Triage and Initial Classification

    The CISO or designee opens an entry in the incident log capturing reporter, time of detection, affected system, and initial indicators. Part 500.16 expects a written incident response plan with documented event handling — this log is the audit trail.

    Use the carrier's defined severity tiers. "High" generally means confirmed unauthorized access, suspected NPI exposure, ransomware activity, or any condition reasonably likely to require regulator notification. Err toward the higher tier when in doubt — declassifying later is cheaper than missing a 72-hour clock.

    Page the CISO, IT lead, General Counsel, and Compliance Officer per the call tree. For High-severity events, also page the CEO and outside breach counsel. Confirm each role acknowledges; voicemail is not acknowledgment.

    General Counsel issues a written hold to IT, claims, underwriting, and any business-unit custodians of potentially affected data. Suspend automated retention/deletion on relevant mailboxes, file shares, and SIEM logs. Premature destruction of evidence is a discoverable spoliation issue.

Containment

    Quarantine via EDR (CrowdStrike, SentinelOne, Defender) rather than pulling power — preserves volatile memory for forensics. Disable affected service accounts and rotate any credentials known to have been on the host.

    Force re-authentication in IdP (Okta, Entra), invalidate refresh tokens, and reset MFA factors for any user whose credentials may have been compromised. Part 500.12(b) MFA scope includes contractor and TPA access — don't forget vendor accounts.

    Capture memory and disk images of affected hosts before remediation. Export SIEM logs covering at least the 30 days prior to detection. Document chain of custody — outside counsel and forensic vendors will need it.

    Review DLP, egress logs, and EDR telemetry for evidence of access to or transfer of NPI (insured PII, claim files, medical records under HIPAA scope). This finding drives whether the 72-hour DOI notification clock under Part 500.17(a) and the NAIC Model Law applies.

Regulatory Notification

    NYDFS Part 500.17(a) and the NAIC Insurance Data Security Model Law (as adopted in SC, OH, MS, CT, and others) require notice to the domiciliary DOI within 72 hours of determining a cybersecurity event has occurred. File via the DFS Cybersecurity Portal for NY; check each adopting state's portal for others. Include known facts only — supplementals come later.

    Most cyber policies are claims-made and require notice of any matter "reasonably likely" to involve coverage. Late notice is the most common cyber-claim coverage dispute. Use the carrier's hotline to engage the breach response panel — outside counsel, forensics, PR — under the policy's panel terms.

    Outside counsel directs the forensic investigation so that work product is protected. The cyber carrier's panel typically includes Mullen Coughlin, BakerHostetler, or similar — confirm panel rates before retaining counsel outside the panel.

    Each state where an affected resident lives has its own breach-notification statute and timing.

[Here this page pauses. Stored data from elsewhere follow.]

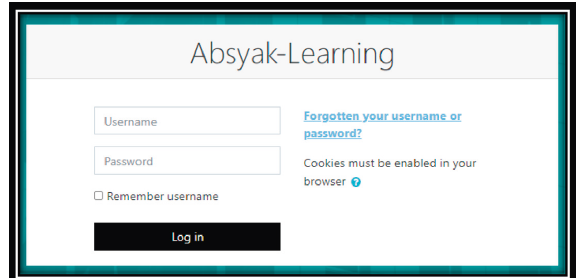
Figure 1: The homepage of “Absyak” application.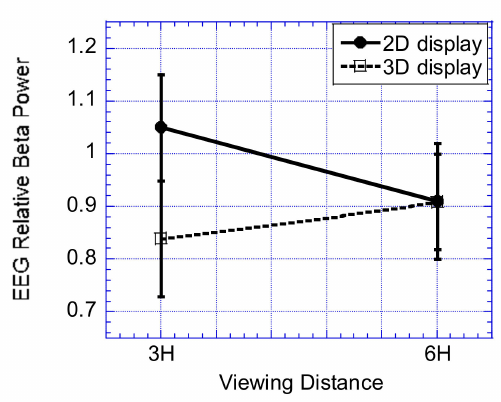
Figure 4. Effect of viewing distance by display type interaction on relative β power (%).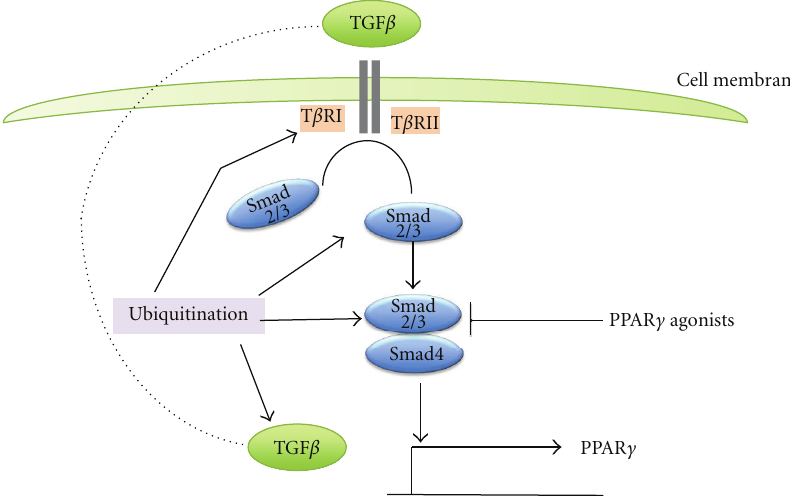
Figure 4: The TGF β pathway and regulations by ubiquitination and PPAR γ . Its deregulation by Smad4 mutations may lead to PPAR γ upregulation in pancreatic carcinomas. Several components of TGF β pathway are targets of ubiquitination with degradative and nondegradative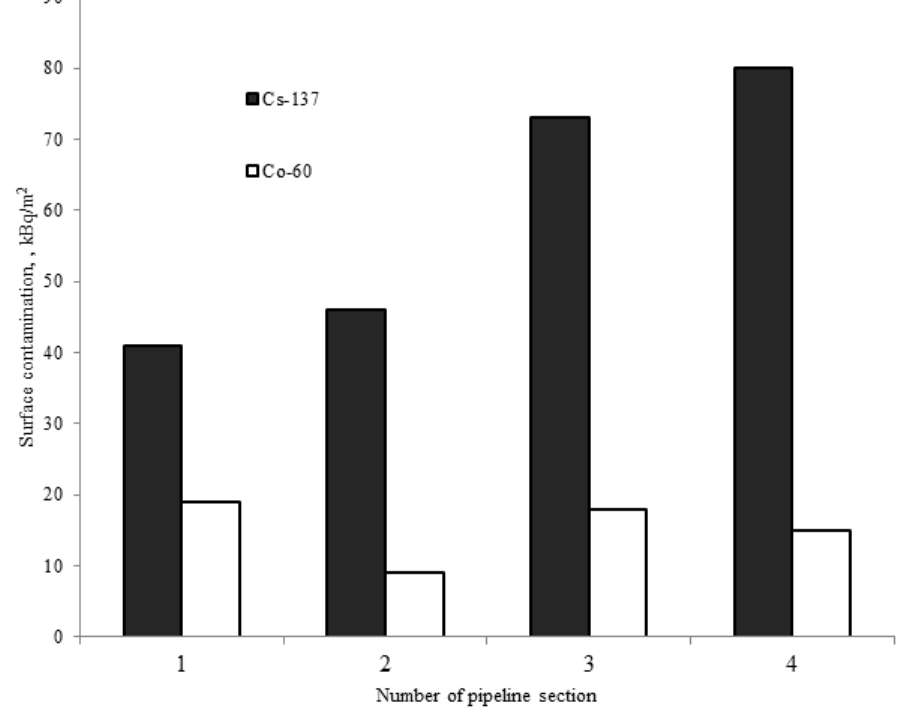
Figure 6. Radioactive contamination on the surface of the coolant pipeline specimen.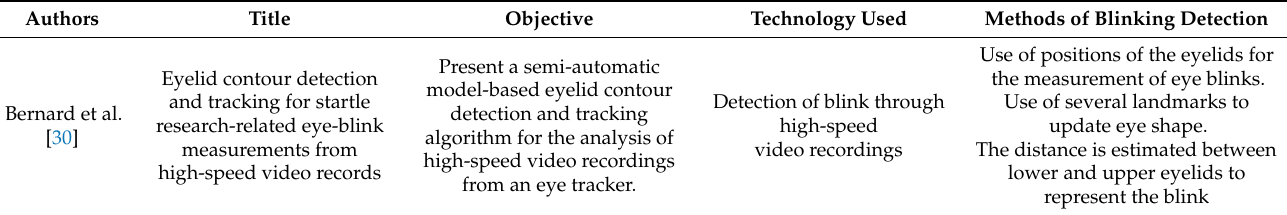
Table 2. Summary of studies that address systems to determine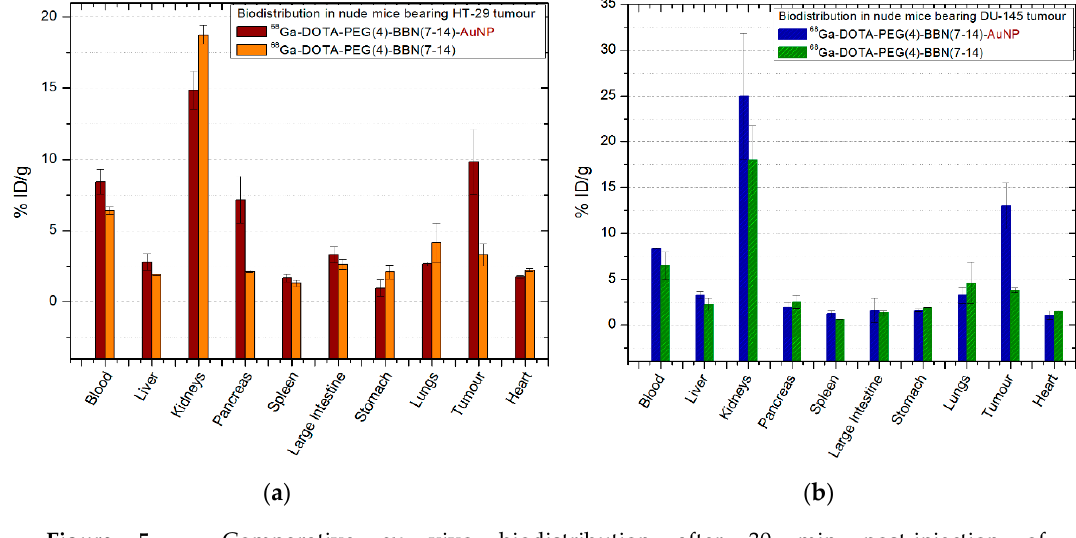
Figure 5. Comparative ex vivo biodistribution after 30 min post ‐ injection of 68 Ga ‐ DOTA ‐ PEG(4) ‐ Comparative ex vivo biodistribution after 30 min post-injection of 68 Ga-DOTA-PEG(4)-BBN(7-14) / 68 Ga-DOTA-PEG(4)-BBN(7-14)-AuNP: ( a ) in nude mice bearing BBN(7 ‐ 14)/ 68 Ga ‐ DOTA ‐ PEG(4) ‐ BBN(7 ‐ 14) ‐ AuNP: ( a ) in nude mice bearing colon tumour; ( b ) in nude mice bearing prostate tumour. Data are presented as mean ± SD ( n = 4).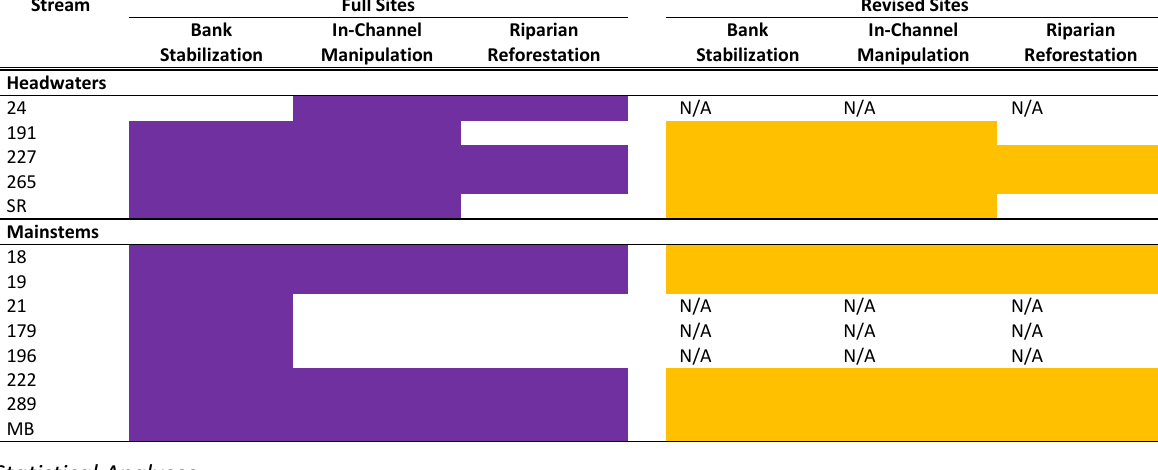
Table 1 : Schematic of restoration treatments applied to each stream. Shaded cells represent the restoration treatments that were applied to each stream, with full sites in purple and revised sites in yellow. Sites excluded in the revised sites analysis are denoted with N/A. Stream Full Sites Revised Sites Bank In-Channel Riparian Bank In-Channel Riparian Stabilization Manipulation Reforestation Stabilization Manipulation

Counsel produces a state-by-state matrix. Don't conflate Part 500's regulator notice with the consumer-notice statutes — they run on different clocks.

Eradication and Recovery

    Patch the exploited vulnerability, remove persistence mechanisms (scheduled tasks, run keys, malicious service accounts), and rebuild rather than clean any host with confirmed attacker dwell time. Coordinate with the forensic firm before destroying artifacts.

    Restore from a backup pre-dating the earliest known compromise. Scan restored data before reconnecting to production. For PolicyCenter, ClaimCenter, or AMS systems, coordinate restore points with the vendor to keep policy and claim data consistent.

    Run EDR scans, file-integrity checks against known-good baselines, and confirm no IOCs from the forensic report remain. CISO signs off before the system returns to production.

    Loop back to containment — additional IOCs typically mean broader scope than initially understood. Update the DOI notice and breach counsel with new findings.

Post-Incident Review

    Walk the timeline with IT, IR, Compliance, and Legal. Identify what detection control should have caught it earlier, which playbook steps slowed response, and where the call tree broke down. Capture findings in writing — Part 500 expects a written program updated after material events.

    Revise the GLBA Safeguards-Rule WISP and the Part 500 cybersecurity program documents to reflect the new controls. The biennial risk assessment under Part 500.9 should also be re-run if the incident materially changed the threat picture.

    Part 500.4 requires the CISO to report material cybersecurity events to the Board. Cover scope, customer impact, regulator status, and the remediation plan. Capture the Board's acknowledgment in the minutes for the next exam.

    Targeted training tied to the incident's root cause — a phishing simulation if the entry vector was email, a vendor-access module if the entry was a TPA. Generic annual training is insufficient when a specific control failed.